Objective: Reproduce every line of the items below word for word.

Provided data:
==========

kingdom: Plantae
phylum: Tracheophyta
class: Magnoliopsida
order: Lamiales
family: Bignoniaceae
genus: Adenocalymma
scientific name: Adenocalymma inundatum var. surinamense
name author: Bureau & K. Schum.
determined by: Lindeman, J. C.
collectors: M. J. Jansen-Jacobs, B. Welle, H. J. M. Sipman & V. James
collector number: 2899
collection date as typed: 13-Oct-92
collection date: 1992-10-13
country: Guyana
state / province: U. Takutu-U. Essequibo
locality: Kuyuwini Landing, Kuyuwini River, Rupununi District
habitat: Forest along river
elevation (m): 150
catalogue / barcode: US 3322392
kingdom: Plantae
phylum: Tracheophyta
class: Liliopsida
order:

==========

Final result:
kingdom: Plantae
phylum: Tracheophyta
class: Magnoliopsida
order: Lamiales
family: Bignoniaceae
genus: Adenocalymma
scientific name: Adenocalymma inundatum var. surinamense
name author: Bureau & K. Schum.
determined by: Lindeman, J. C.
collectors: M. J. Jansen-Jacobs, B. Welle, H. J. M. Sipman & V. James
collector number: 2899
collection date as typed: 13-Oct-92
collection date: 1992-10-13
country: Guyana
state / province: U. Takutu-U. Essequibo
locality: Kuyuwini Landing, Kuyuwini River, Rupununi District
habitat: Forest along river
elevation (m): 150
catalogue / barcode: US 3322392
kingdom: Plantae
phylum: Tracheophyta
class: Liliopsida
order:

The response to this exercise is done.